Please submit using Gradescope to Project 1, using the GitHub submission option to ensure that your files are in the right place.

REMEMBER: the grading will be done almost entirely by automated scripts. We will be only using your hashtable.c, hashtable.h, and philspel.c files when grading! Your output must exactly match the specified format, making correctness the primary goal of this project. Upon submission, the autograder will give you the result of a basic sanity test but will not give you your complete grade. Rather, you are responsible for developing any tests you need to make sure that you meet the requirements of the project. We deliberately did not include a more comprehensive test. We want you to practice writing your own tests!

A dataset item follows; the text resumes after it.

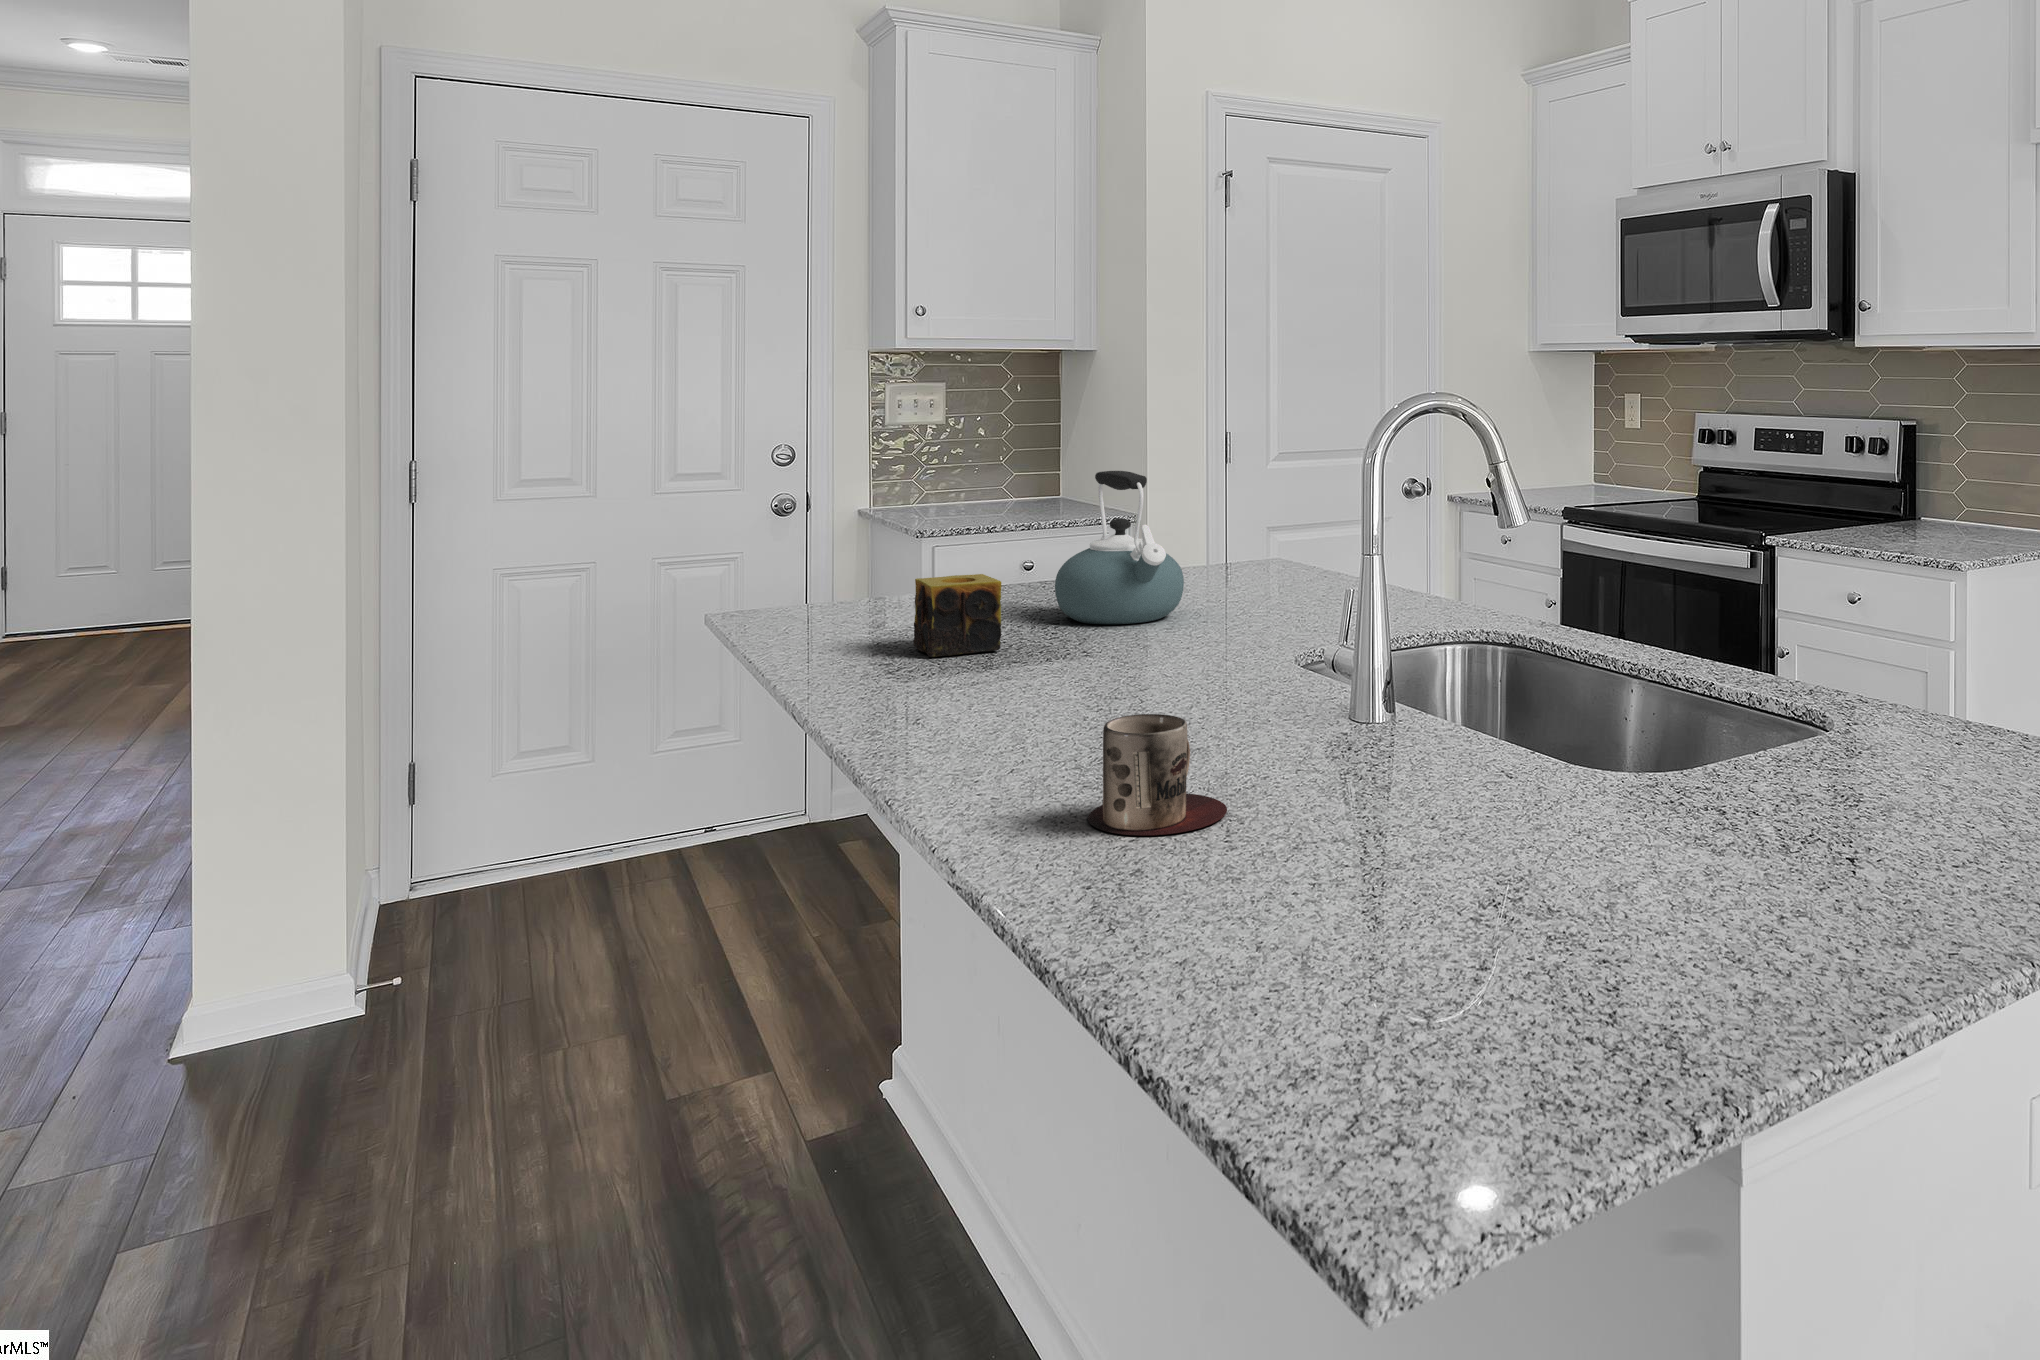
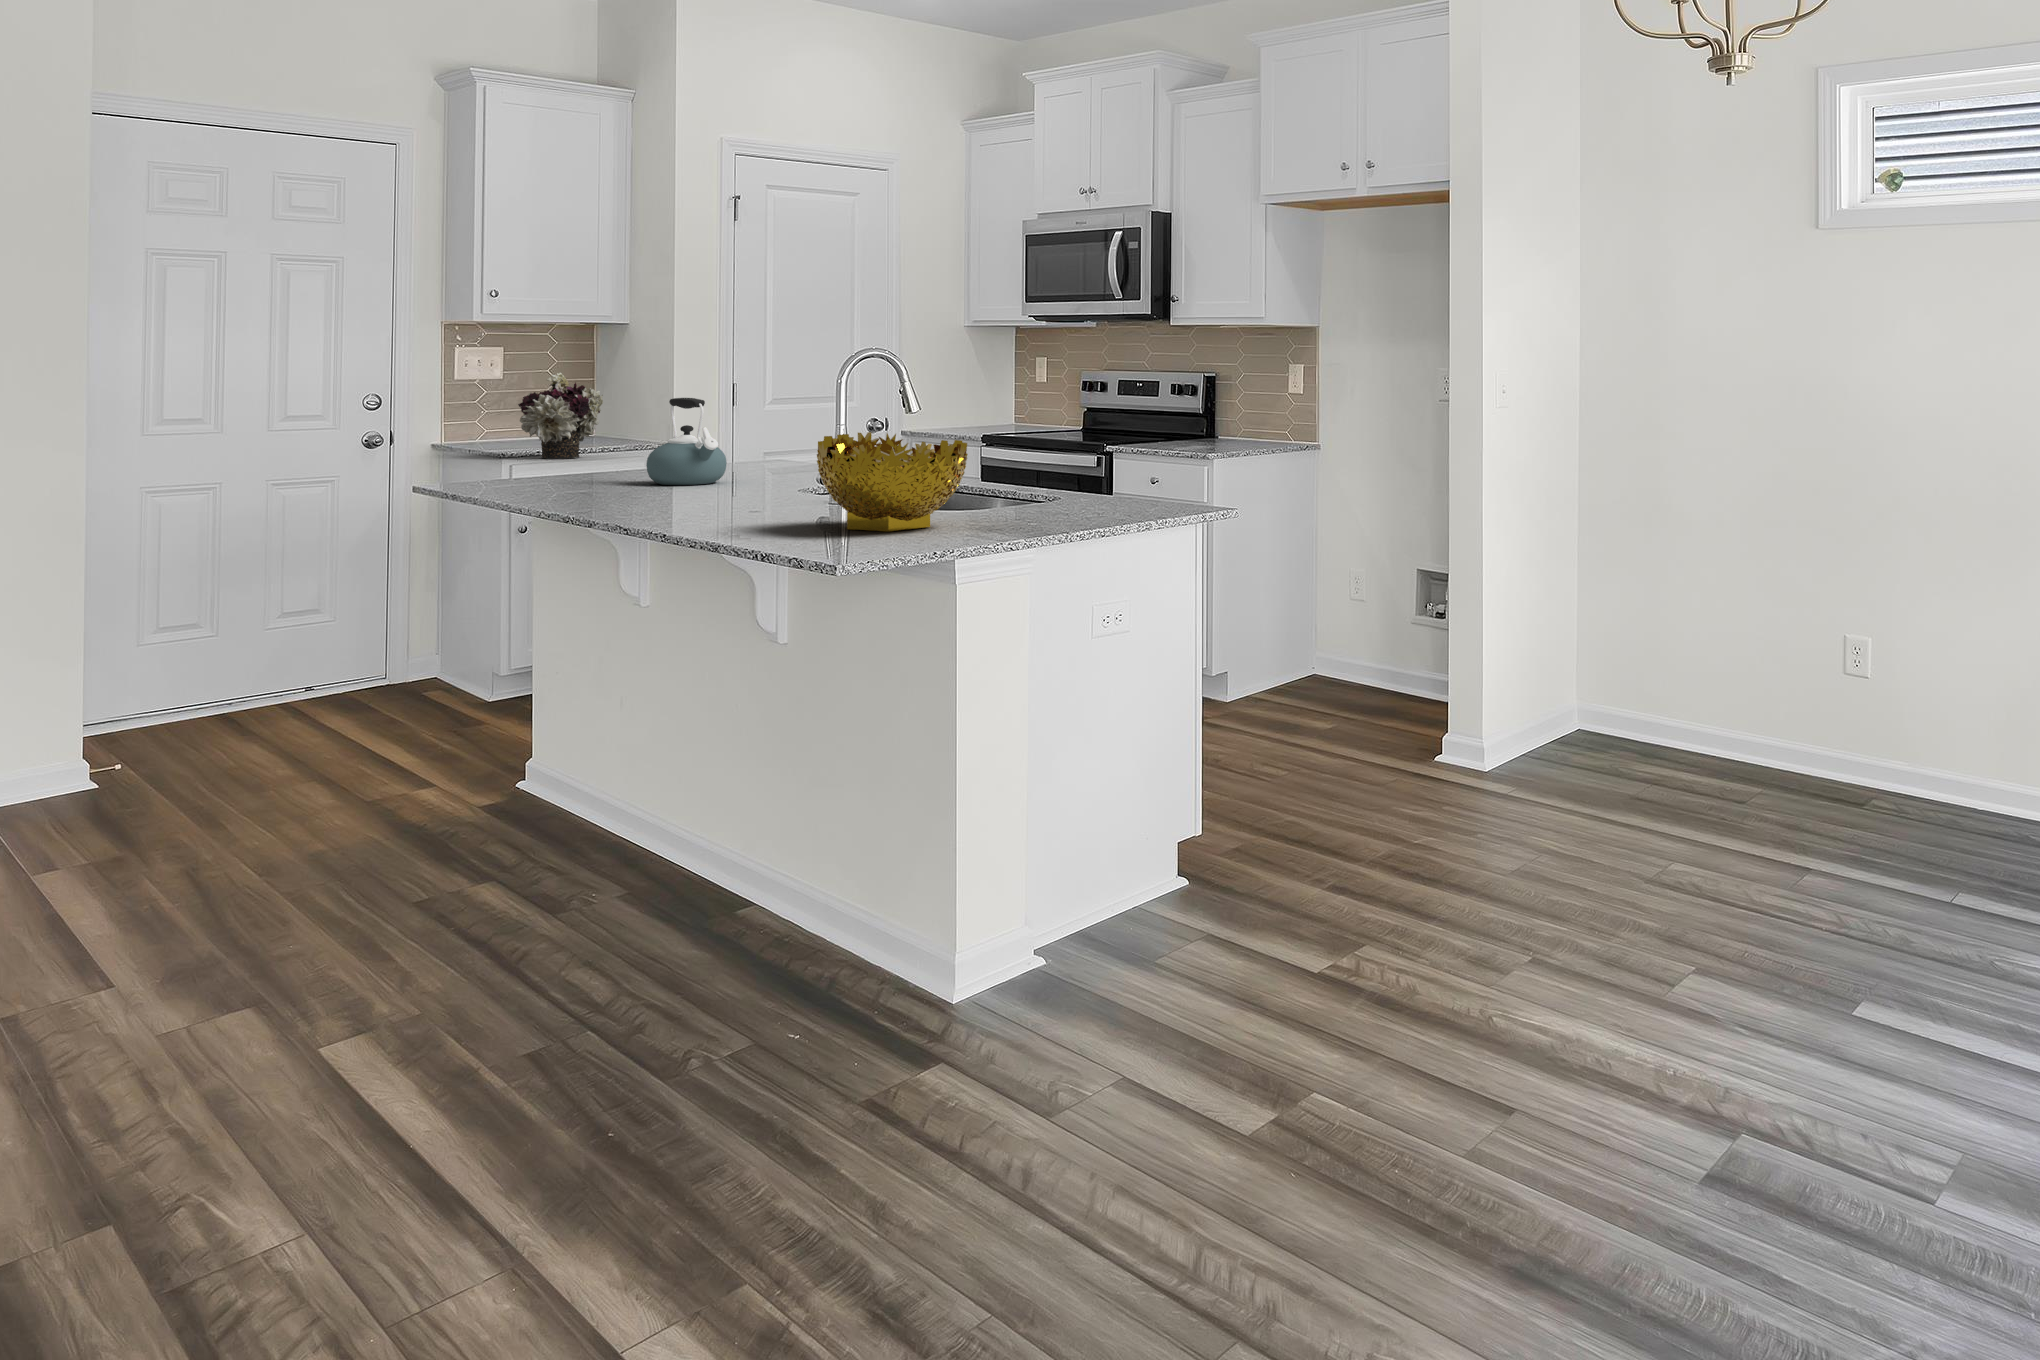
flower arrangement: none [944,418,1055,539] -> present [518,373,603,459]
candle: present [914,574,1001,657] -> none [573,453,627,495]
decorative bowl: none [1307,610,1720,945] -> present [817,432,968,532]
mug: present [1088,714,1227,835] -> none [719,481,779,523]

You are to do this work individually. It is OK to assist your classmates with their project, but don’t copy code, and don’t go searching for previous solutions!

FAQ

The autograder failed to execute correctly?!?!

This is typically due to you having a lot of print statements which will cause the autograder to hang or run out of memory when it is executing. If you run into this, please remove/comment out your print statements and resubmit. If you continue to have this issue after you have confirmed that you have done that AND you have confirmed that you pass the sanity test locally, please make a post on piazza with a link to your submission. If you do not include a link, we will not be able to easily find your submission!